ECLI:NL:GHARL:2021:4102
Gerechtshof Arnhem-Leeuwarden
- Hoger beroep
- Rechtspraak.nl
Hoger beroep van het Openbaar Ministerie tegen vrijspraak van verdachte in drugszaken
In deze zaak heeft het Gerechtshof Arnhem-Leeuwarden op 29 april 2021 uitspraak gedaan in het hoger beroep van het Openbaar Ministerie tegen de vrijspraak van de verdachte door de rechtbank Overijssel op 10 december 2018. De verdachte, geboren in 1971, werd vrijgesproken van het bezit van MDMA-pillen. Het hof heeft de zaak behandeld naar aanleiding van het hoger beroep dat door de officier van justitie was ingesteld. Tijdens de zitting op 15 april 2021 heeft het hof de vordering van de advocaat-generaal gehoord, die een gevangenisstraf van drie maanden, waarvan één maand voorwaardelijk, had geëist. De rechtbank had eerder geoordeeld dat er onvoldoende bewijs was voor de tenlastelegging.

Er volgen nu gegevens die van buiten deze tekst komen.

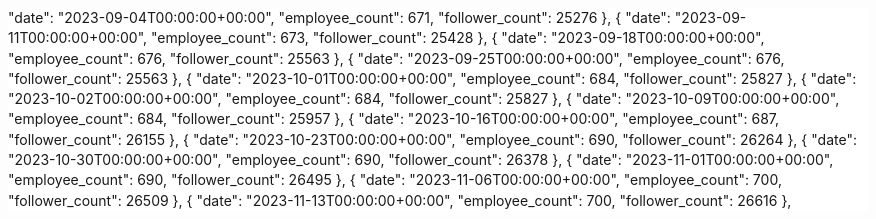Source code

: "date": "2023-09-04T00:00:00+00:00",
"employee\_count": 671,
"follower\_count": 25276
},
{
"date": "2023-09-11T00:00:00+00:00",
"employee\_count": 673,
"follower\_count": 25428
},
{
"date": "2023-09-18T00:00:00+00:00",
"employee\_count": 676,
"follower\_count": 25563
},
{
"date": "2023-09-25T00:00:00+00:00",
"employee\_count": 676,
"follower\_count": 25563
},
{
"date": "2023-10-01T00:00:00+00:00",
"employee\_count": 684,
"follower\_count": 25827
},
{
"date": "2023-10-02T00:00:00+00:00",
"employee\_count": 684,
"follower\_count": 25827
},
{
"date": "2023-10-09T00:00:00+00:00",
"employee\_count": 684,
"follower\_count": 25957
},
{
"date": "2023-10-16T00:00:00+00:00",
"employee\_count": 687,
"follower\_count": 26155
},
{
"date": "2023-10-23T00:00:00+00:00",
"employee\_count": 690,
"follower\_count": 26264
},
{
"date": "2023-10-30T00:00:00+00:00",
"employee\_count": 690,
"follower\_count": 26378
},
{
"date": "2023-11-01T00:00:00+00:00",
"employee\_count": 690,
"follower\_count": 26495
},
{
"date": "2023-11-06T00:00:00+00:00",
"employee\_count": 700,
"follower\_count": 26509
},
{
"date": "2023-11-13T00:00:00+00:00",
"employee\_count": 700,
"follower\_count": 26616
},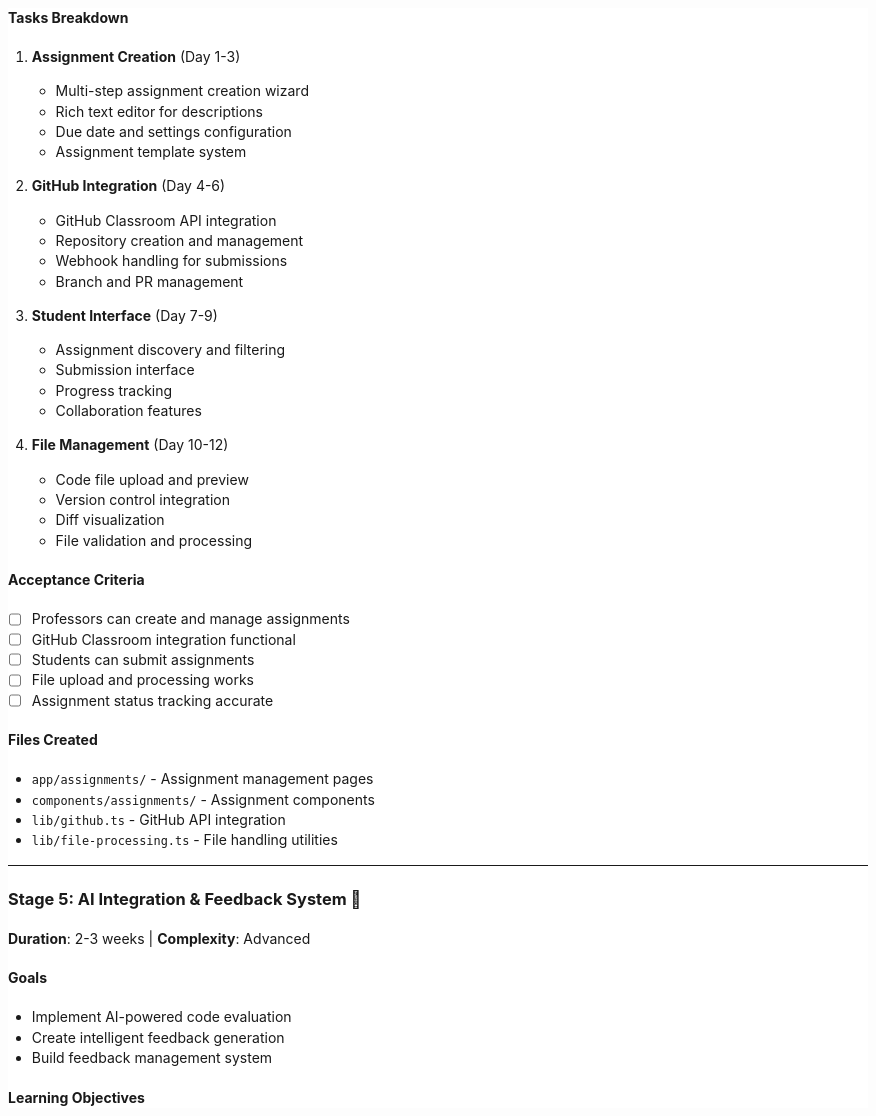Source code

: #### Tasks Breakdown

1. **Assignment Creation** (Day 1-3)
   - Multi-step assignment creation wizard
   - Rich text editor for descriptions
   - Due date and settings configuration
   - Assignment template system

2. **GitHub Integration** (Day 4-6)
   - GitHub Classroom API integration
   - Repository creation and management
   - Webhook handling for submissions
   - Branch and PR management

3. **Student Interface** (Day 7-9)
   - Assignment discovery and filtering
   - Submission interface
   - Progress tracking
   - Collaboration features

4. **File Management** (Day 10-12)
   - Code file upload and preview
   - Version control integration
   - Diff visualization
   - File validation and processing

#### Acceptance Criteria

- [ ] Professors can create and manage assignments
- [ ] GitHub Classroom integration functional
- [ ] Students can submit assignments
- [ ] File upload and processing works
- [ ] Assignment status tracking accurate

#### Files Created

- `app/assignments/` - Assignment management pages
- `components/assignments/` - Assignment components
- `lib/github.ts` - GitHub API integration
- `lib/file-processing.ts` - File handling utilities

---

### Stage 5: AI Integration & Feedback System 🤖

**Duration**: 2-3 weeks | **Complexity**: Advanced

#### Goals

- Implement AI-powered code evaluation
- Create intelligent feedback generation
- Build feedback management system

#### Learning Objectives
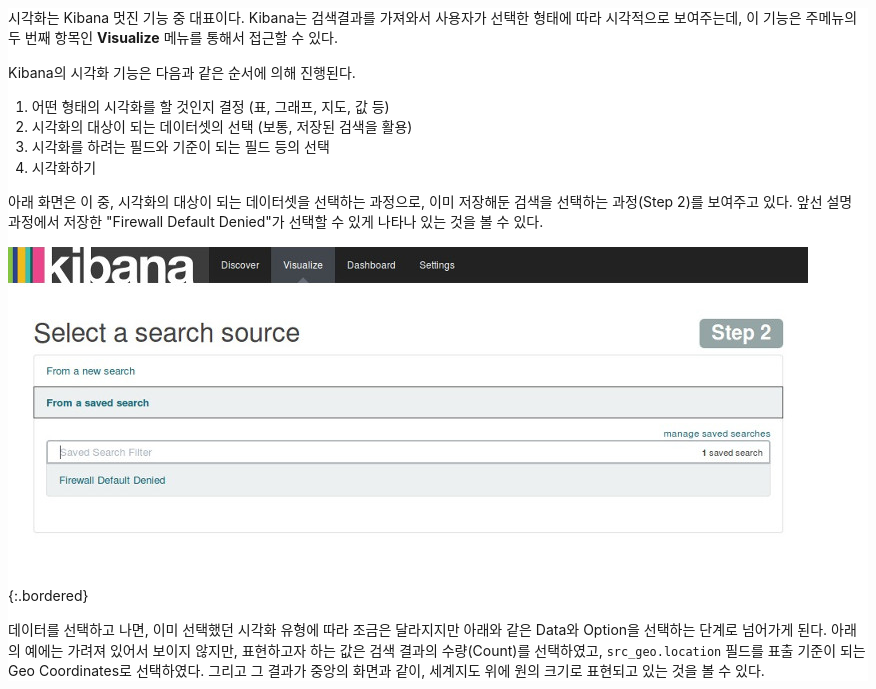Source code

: 시각화는 Kibana 멋진 기능 중 대표이다. Kibana는 검색결과를 가져와서 사용자가
선택한 형태에 따라 시각적으로 보여주는데, 이 기능은 주메뉴의 두 번째 항목인
**Visualize** 메뉴를 통해서 접근할 수 있다.

Kibana의 시각화 기능은 다음과 같은 순서에 의해 진행된다.

1. 어떤 형태의 시각화를 할 것인지 결정 (표, 그래프, 지도, 값 등)
1. 시각화의 대상이 되는 데이터셋의 선택 (보통, 저장된 검색을 활용)
1. 시각화를 하려는 필드와 기준이 되는 필드 등의 선택
1. 시각화하기

아래 화면은 이 중, 시각화의 대상이 되는 데이터셋을 선택하는 과정으로, 이미
저장해둔 검색을 선택하는 과정(Step 2)를 보여주고 있다. 앞선 설명 과정에서
저장한 "Firewall Default Denied"가 선택할 수 있게 나타나 있는 것을 볼 수
있다.

![SHOT](/attachments/elastic-nms/elk-402-visualize-from-search.jpg){:.bordered}

데이터를 선택하고 나면, 이미 선택했던 시각화 유형에 따라 조금은 달라지지만
아래와 같은 Data와 Option을 선택하는 단계로 넘어가게 된다. 아래의 예에는
가려져 있어서 보이지 않지만, 표현하고자 하는 값은 검색 결과의 수량(Count)를
선택하였고, `src_geo.location` 필드를 표출 기준이 되는 Geo Coordinates로
선택하였다. 그리고 그 결과가 중앙의 화면과 같이, 세계지도 위에 원의 크기로
표현되고 있는 것을 볼 수 있다.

Het hof heeft de argumenten van het openbaar ministerie overwogen, die stelden dat de verdachte de beschikkingsmacht had over de drugs, gezien de omstandigheden waaronder deze waren aangetroffen. Ondanks de nieuwe getuigenissen van de zoon en vrouw van de verdachte, die na het vonnis van de rechtbank waren gehoord, heeft het hof geconcludeerd dat deze informatie de bewijsbeslissing niet veranderde. Het hof bevestigde de beslissing van de rechtbank en sprak de verdachte vrij van het tenlastegelegde feit.
De uitspraak van het hof benadrukt het belang van voldoende bewijs in strafzaken en de rol van de rechter in het beoordelen van de feiten en omstandigheden. Het hof heeft de vrijspraak van de rechtbank bevestigd en verklaarde niet bewezen dat de verdachte het tenlastegelegde feit had begaan.